Australia’s Pharmaxis says that the US Food and Drug Administration (FDA) has designated the company’s Bronchitol (mannitol) as a fast-track product for cystic fibrosis, prompting a huge jump in its share price.

Both the FDA and the European Medicines Agency have previously granted Bronchitol orphan drug status for treating cystic fibrosis and the US regulatory authority will now give the product a speedy review before a complete New Drug Application is made in 2008.

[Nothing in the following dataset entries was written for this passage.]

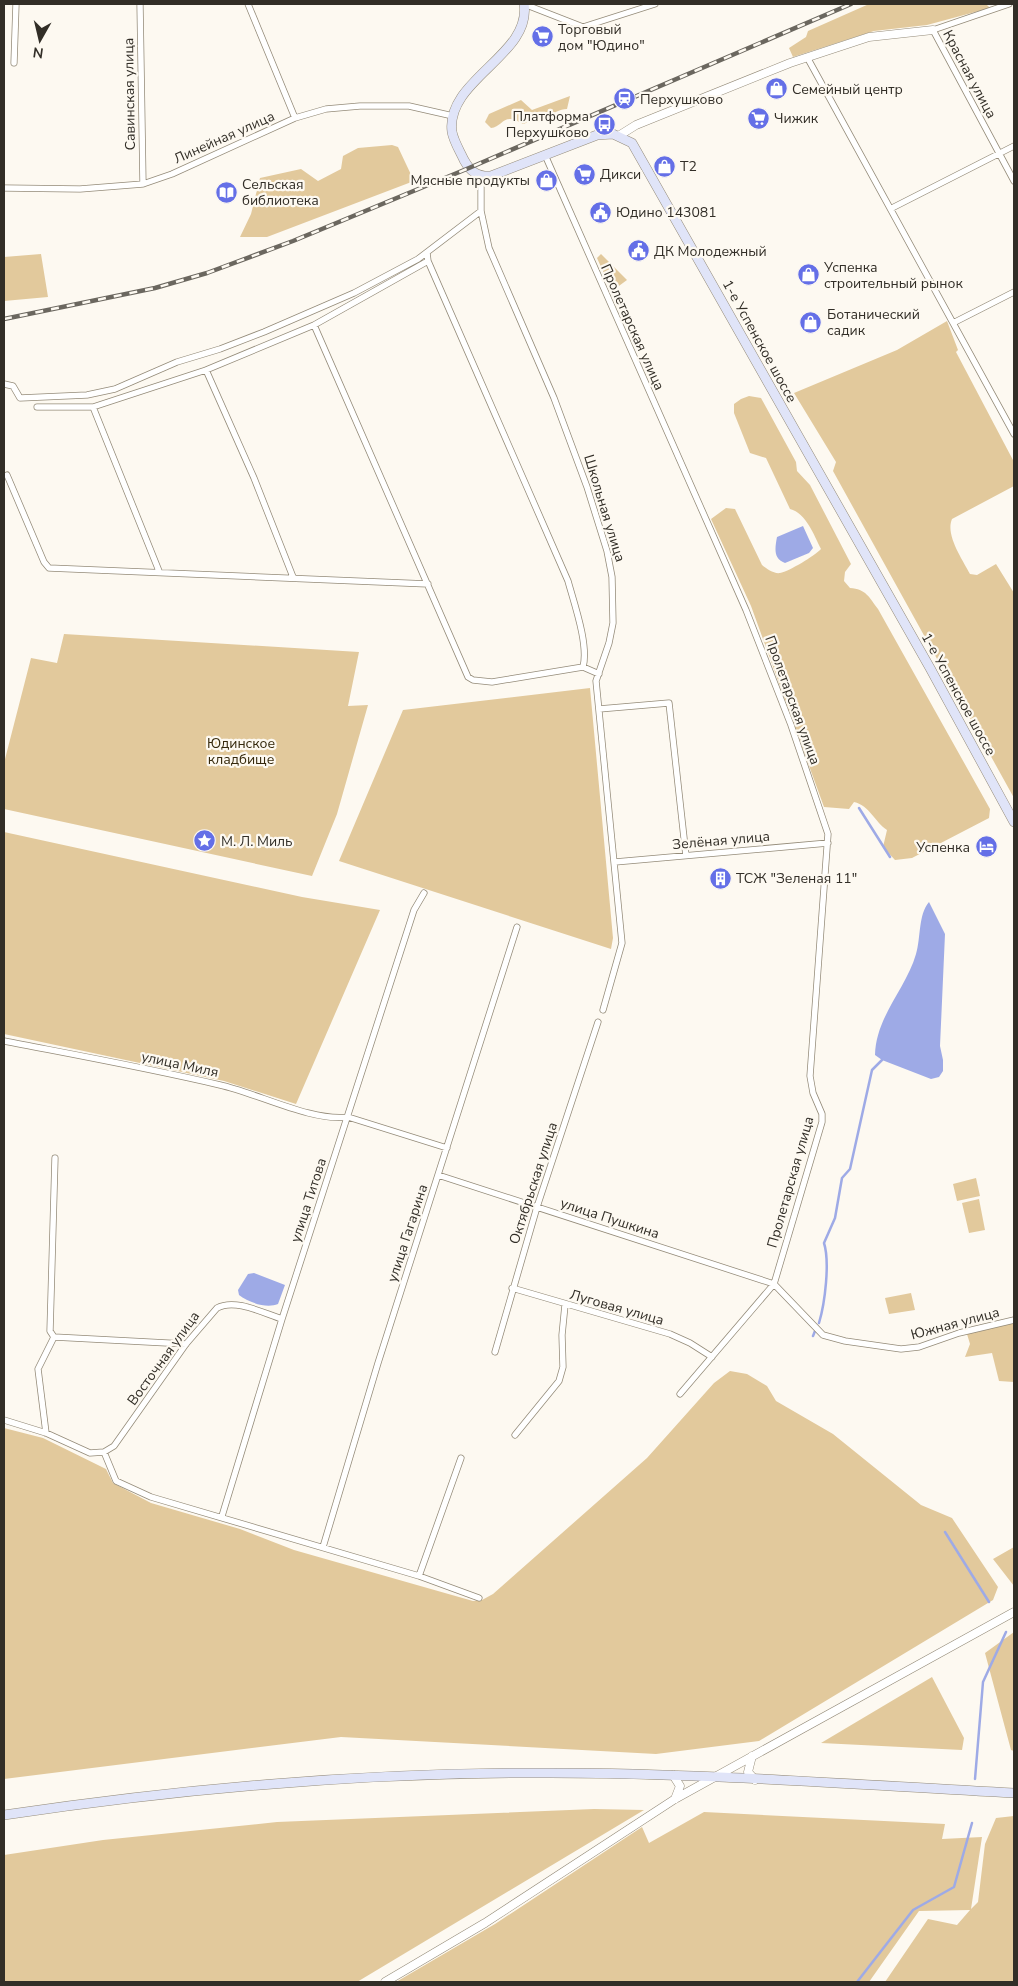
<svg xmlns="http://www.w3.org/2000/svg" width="1018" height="1986" viewBox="0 0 1018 1986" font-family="'Nunito Sans',sans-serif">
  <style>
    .green { fill: #e2c99c }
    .water { fill: #9eaae6 }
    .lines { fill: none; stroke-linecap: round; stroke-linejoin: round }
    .stream { stroke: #9eaae6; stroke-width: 2.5 }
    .minor-casing { stroke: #948b79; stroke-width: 7 }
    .tertiary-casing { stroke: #948b79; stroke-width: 9 }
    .secondary-casing { stroke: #948b79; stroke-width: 10 }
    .minor { stroke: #fff; stroke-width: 5.5 }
    .tertiary { stroke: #fff; stroke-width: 8 }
    .secondary { stroke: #e0e4f8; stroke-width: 9 }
    .rail-casing { stroke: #6b675f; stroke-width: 4.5 }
    .rail { stroke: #fdf9f1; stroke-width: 2.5; stroke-dasharray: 8; stroke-linecap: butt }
    .labels { text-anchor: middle; stroke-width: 4.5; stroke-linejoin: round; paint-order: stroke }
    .poi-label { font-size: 14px; fill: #322e27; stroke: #fdf9f1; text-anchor: start }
    .street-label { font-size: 14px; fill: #322e27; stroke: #fdf9f1 }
    .park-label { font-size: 14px; fill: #35280b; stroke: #fdf9f1 }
  </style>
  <rect width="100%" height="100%" fill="#fdf9f1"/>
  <!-- green -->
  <path class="green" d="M869,4H986L990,8L927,25L874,31L793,57L789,48L806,37L808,31Z
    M570,96L567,109C551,110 551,120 536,122L532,119L524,124C519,123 517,119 511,119C503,118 500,127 491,128L485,122L489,114L521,100L532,110Z
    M392,145L398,147L414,181L267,237H240L251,214L260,178L301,169L318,181L341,169L343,156L358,148Z
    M41,254L48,297L4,301V257Z
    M601,254L627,280L612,291L597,258Z
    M947,321L958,350L956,352L1014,462V486L952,519C945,535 963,560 970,574L977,575L996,564L1014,593V798L833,471L836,462L794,393L897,350Z
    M749,396L761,398L796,462L797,471L810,485L851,564L845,572L844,581L850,588C866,589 869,597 878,609L990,809L989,818L912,858L895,860L883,847L887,830C874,821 870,806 854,802L849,809L824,807L751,606L711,519L726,508L735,509L762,565C767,569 774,574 780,573C790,571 814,556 821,549C814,535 806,513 790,509L766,458L750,453L734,413V404L741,399Z
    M64,634L359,652L348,706L368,705L337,814L312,876L4,809V763L31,658L57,663Z
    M590,688L613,938L611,949L339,861L403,710Z
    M4,832L302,897L380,910L296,1104L224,1081L4,1034Z
    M976,1178L980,1196L957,1201L953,1184Z
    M979,1199L985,1230L969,1233L962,1203Z
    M911,1293L915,1310L889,1314L885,1298Z
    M1014,1323V1382L999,1381L992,1353L965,1357L970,1344L967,1334Z
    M730,1371L747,1374L767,1386L776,1401L833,1434L921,1505L952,1518L998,1587L993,1600L759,1741L656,1754L341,1737L4,1779V1428L43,1438L106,1469L113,1483L151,1503L240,1529L294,1550L473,1601L482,1600L493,1594L647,1458L714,1383Z
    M1014,1547V1586L993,1559Z
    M1014,1632V1751L1011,1750L985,1653Z
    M932,1677L964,1738L962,1750L821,1743Z
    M594,1809L644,1810L357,1982H4V1855L103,1840L277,1822Z
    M704,1812L945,1824L942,1839L982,1837L971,1909L978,1902L985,1844L996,1818L1014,1816V1982H885L928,1919L957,1925L970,1910L919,1911L869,1982H396L495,1924L642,1827L649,1843Z"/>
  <!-- water -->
  <path class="water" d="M803,526L813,548L809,553L785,563C773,559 775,548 777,537Z
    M929,902L945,934L940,1046L943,1060V1071L939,1077L931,1079L882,1060L875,1055C876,1016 906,989 916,954C921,938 918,915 929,902Z
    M254,1273L285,1285L278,1304C266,1309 248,1302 239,1295L238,1290L248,1274Z"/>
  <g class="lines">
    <!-- stream -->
    <path class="stream" d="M859,808L890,857
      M819,1323C825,1303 830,1262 824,1243L835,1218L842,1178L850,1169L872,1070L882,1060
      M813,1336L815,1331
      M945,1532L989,1602
      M975,1779L983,1682L1006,1632
      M857,1982L913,1910L954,1887L972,1823"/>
    <defs>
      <path id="minor" d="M140,4L143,184
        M248,4L295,118
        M524,4L583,27L655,4
        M1009,4L933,30L1014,181
        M807,57L1014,434
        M14,63L16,4
        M545,155L746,610L791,725L828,834L810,1076L813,1093L822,1114V1122L774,1284L680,1394
        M481,176V211L489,248L554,398L587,487L607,551L612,577L613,623L609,643L596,681L622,943L603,1010
        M4,188L80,189L143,184L172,174L295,118L326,109L360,106H409L453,116
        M892,208L1014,146
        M427,253L428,261L568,581C574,603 589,645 583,667
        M953,323L1014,292
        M314,325L468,677L473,680L492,682L583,667L599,674
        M206,370L254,478L293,577
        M4,384L13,386L20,398L87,395L115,389L177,362L220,349L264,332L354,293L418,259L481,211
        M37,407H93L206,370L314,325L428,261
        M93,407L159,571
        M7,475L44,562L49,568L428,584
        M599,709L669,703L686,856
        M615,862L828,843
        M4,1041C76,1055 148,1068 220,1085C257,1093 312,1122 348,1117L447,1148
        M438,1175L774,1284L823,1335L845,1341L901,1349L919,1347L959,1333L1014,1320
        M512,1288L670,1334L690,1343L712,1357
        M54,1337L50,1331L55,1158
        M54,1337L186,1344
        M495,1352L537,1207L598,1022
        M4,1420L46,1433L90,1453L104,1452L114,1446L186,1344L217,1308C235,1298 263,1313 282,1319
        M46,1433L38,1369L54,1337
        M515,1435L559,1381L563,1367L562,1335L565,1305
        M104,1452L116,1481L151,1497L419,1576L479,1598
        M222,1516L282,1319L414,910L424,893
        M323,1547L378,1363L517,927
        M419,1576L461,1458"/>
      <path id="tertiary" d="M620,135L636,125L790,63L869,37L933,30
        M752,1756L748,1772L755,1780
        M673,1775L680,1786L675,1799
        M385,1982L485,1923L675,1799L1014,1612"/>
      <path id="secondary" d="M524,4C532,55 445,80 452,132C454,142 460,151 464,160C470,171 477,177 491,176L597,135L613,134L632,143L930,668L1014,822
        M4,1815C185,1788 367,1772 551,1773C706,1773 860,1785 1014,1793"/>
    </defs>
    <!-- minor casing -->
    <use href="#minor" class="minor-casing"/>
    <!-- tertiary casing -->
    <use href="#tertiary" class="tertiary-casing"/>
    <!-- secondary casing -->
    <use href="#secondary" class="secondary-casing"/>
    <!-- minor -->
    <use href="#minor" class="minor"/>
    <!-- tertiary -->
    <use href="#tertiary" class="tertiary"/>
    <!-- secondary -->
    <use href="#secondary" class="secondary"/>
    <defs>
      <path id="rail" d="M4,319L155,288L207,273L293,241L469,168L851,4"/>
    </defs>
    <!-- rail casing -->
    <use href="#rail" class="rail-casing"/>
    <!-- rail -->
    <use href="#rail" class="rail"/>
  </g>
  <!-- icons -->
  <defs>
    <symbol id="supermarket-disc" viewBox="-11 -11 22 22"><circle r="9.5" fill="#646fe7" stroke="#fdf9f1"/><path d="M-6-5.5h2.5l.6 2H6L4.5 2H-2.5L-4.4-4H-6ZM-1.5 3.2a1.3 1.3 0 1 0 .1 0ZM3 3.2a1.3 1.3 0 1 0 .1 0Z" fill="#fff"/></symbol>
    <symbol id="shop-disc" viewBox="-11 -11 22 22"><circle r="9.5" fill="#646fe7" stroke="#fdf9f1"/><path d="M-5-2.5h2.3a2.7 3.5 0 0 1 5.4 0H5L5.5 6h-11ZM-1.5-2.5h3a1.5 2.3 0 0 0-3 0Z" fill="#fff"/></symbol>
    <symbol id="station-disc" viewBox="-11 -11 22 22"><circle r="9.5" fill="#646fe7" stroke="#fdf9f1"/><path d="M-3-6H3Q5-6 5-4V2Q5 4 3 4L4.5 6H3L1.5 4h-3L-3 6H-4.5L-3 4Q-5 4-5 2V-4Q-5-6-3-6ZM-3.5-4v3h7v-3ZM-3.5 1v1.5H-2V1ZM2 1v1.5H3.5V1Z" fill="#fff"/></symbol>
    <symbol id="bus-disc" viewBox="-11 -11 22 22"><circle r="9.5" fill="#646fe7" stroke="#fdf9f1"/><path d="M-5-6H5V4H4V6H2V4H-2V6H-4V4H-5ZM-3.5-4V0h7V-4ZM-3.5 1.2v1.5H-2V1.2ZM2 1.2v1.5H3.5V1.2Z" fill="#fff"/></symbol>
    <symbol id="library-disc" viewBox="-11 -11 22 22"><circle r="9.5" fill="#646fe7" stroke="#fdf9f1"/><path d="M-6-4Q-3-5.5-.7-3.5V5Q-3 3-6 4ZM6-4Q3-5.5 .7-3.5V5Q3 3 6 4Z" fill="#fff"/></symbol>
    <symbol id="civic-disc" viewBox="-11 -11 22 22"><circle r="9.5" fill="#646fe7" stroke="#fdf9f1"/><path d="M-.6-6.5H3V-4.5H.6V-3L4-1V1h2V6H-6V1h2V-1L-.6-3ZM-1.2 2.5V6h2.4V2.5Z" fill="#fff"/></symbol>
    <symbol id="sight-disc" viewBox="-11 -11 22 22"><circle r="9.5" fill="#646fe7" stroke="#fdf9f1"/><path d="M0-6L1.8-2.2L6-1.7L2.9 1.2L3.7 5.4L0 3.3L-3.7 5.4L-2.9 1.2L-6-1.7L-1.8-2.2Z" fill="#fff"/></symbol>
    <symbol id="hotel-disc" viewBox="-11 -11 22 22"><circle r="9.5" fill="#646fe7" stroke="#fdf9f1"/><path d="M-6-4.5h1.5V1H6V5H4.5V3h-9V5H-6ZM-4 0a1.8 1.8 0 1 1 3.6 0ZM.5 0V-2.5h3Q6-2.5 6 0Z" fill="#fff"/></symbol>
    <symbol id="building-disc" viewBox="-11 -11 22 22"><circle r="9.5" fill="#646fe7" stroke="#fdf9f1"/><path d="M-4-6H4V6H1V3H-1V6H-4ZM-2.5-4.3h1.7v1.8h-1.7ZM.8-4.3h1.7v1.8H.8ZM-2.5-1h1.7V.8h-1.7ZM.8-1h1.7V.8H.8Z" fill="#fff"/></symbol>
  </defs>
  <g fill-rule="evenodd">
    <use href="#supermarket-disc" x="530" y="24" width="25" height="25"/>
    <use href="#shop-disc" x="764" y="76" width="25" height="25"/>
    <use href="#station-disc" x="612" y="86" width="25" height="25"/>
    <use href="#supermarket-disc" x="746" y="106" width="25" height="25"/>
    <use href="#bus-disc" x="592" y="112" width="25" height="25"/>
    <use href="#shop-disc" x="652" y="154" width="25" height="25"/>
    <use href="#supermarket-disc" x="572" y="162" width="25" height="25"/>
    <use href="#shop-disc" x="534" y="168" width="25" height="25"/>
    <use href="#library-disc" x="214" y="180" width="25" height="25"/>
    <use href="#civic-disc" x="588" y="200" width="25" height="25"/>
    <use href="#civic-disc" x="626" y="238" width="25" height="25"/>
    <use href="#shop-disc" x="796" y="262" width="25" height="25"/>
    <use href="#shop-disc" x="798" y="310" width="25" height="25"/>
    <use href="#sight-disc" x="192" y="828" width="25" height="25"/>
    <use href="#hotel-disc" x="974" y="834" width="25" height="25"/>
    <use href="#building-disc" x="708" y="866" width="25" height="25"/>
  </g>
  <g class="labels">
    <!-- poi labels -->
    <g class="poi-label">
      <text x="558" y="34">Торговый<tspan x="558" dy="16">дом "Юдино"</tspan></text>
      <text x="792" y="94">Семейный центр</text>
      <text x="640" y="104">Перхушково</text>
      <text x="589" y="121" text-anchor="end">Платформа<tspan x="589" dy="16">Перхушково</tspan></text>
      <text x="774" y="123">Чижик</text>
      <text x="680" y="171">T2</text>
      <text x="600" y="179">Дикси</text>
      <text x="530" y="185" text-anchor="end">Мясные продукты</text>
      <text x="242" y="189">Сельская<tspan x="242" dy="16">библиотека</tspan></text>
      <text x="616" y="217">Юдино 143081</text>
      <text x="654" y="256">ДК Молодежный</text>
      <text x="824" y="272">Успенка<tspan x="824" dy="16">строительный рынок</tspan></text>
      <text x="827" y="319">Ботанический<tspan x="827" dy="16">садик</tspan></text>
      <text x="221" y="846">М. Л. Миль</text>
      <text x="970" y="852" text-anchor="end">Успенка</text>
      <text x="736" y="883">ТСЖ "Зеленая 11"</text>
    </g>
    <!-- street labels -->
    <g class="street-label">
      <text transform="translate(970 74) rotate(62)" y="5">Красная улица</text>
      <text transform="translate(129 94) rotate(-91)" y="5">Савинская улица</text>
      <text transform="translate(224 137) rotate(-24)" y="5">Линейная улица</text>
      <text transform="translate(633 327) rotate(66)" y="5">Пролетарская улица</text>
      <text transform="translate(760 341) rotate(61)" y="5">1-е Успенское шоссе</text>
      <text transform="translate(605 508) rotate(73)" y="5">Школьная улица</text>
      <text transform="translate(959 694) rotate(61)" y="5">1-е Успенское шоссе</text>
      <text transform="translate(793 700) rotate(70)" y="5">Пролетарская улица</text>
      <text transform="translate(721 840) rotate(-5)" y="5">Зелёная улица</text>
      <text transform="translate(180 1064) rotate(12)" y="5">улица Миля</text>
      <text transform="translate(790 1182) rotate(-74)" y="5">Пролетарская улица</text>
      <text transform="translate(533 1183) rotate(-72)" y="5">Октябрьская улица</text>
      <text transform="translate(308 1200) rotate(-72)" y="5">улица Титова</text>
      <text transform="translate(610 1218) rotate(18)" y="5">улица Пушкина</text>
      <text transform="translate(407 1233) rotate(-72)" y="5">улица Гагарина</text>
      <text transform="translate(617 1307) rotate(16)" y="5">Луговая улица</text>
      <text transform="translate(955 1323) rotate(-15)" y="5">Южная улица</text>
      <text transform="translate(163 1358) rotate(-54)" y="5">Восточная улица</text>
    </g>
    <!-- park labels -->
    <g class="park-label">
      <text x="241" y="748">Юдинское<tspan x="241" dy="16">кладбище</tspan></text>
    </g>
  </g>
  <!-- border -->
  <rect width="1018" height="1986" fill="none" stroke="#322e27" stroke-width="10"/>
  <!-- north arrow -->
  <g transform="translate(40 40) rotate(188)" stroke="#fdf9f1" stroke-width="4" paint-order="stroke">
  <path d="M0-4L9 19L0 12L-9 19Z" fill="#322e27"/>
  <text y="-8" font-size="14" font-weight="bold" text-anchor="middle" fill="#322e27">N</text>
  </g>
</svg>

Chief executive Alan Robertson said Phase II studies show the drug significantly improves lung function and wellbeing in patients with cystic fibrosis and the FDA decision “recognises the positive clinical data for Bronchitol.” The inhalable dry powder treatment improves mucus clearance in the lungs and is administered by a hand-held, pocket sized device.

Pharmaxis is currently conducting Phase III and II clinical trials of Bronchitol in cystic fibrosis patients at sites in Europe, Canada, Argentina and Australia. The company noted that the condition affects approximately 75,000 people in the developed world, a fifth of whom are children under five, and “there have been no treatment advances in over a decade, and no products are approved to improve lung hydration.”

News of the fast-track review was greeted with enthusiasm by US shareholders of Pharmaxis (it trades on the Nasdaq as well as the Australian Stock Exchange), rising almost 20% and hitting an all-time high at one stage of over $42.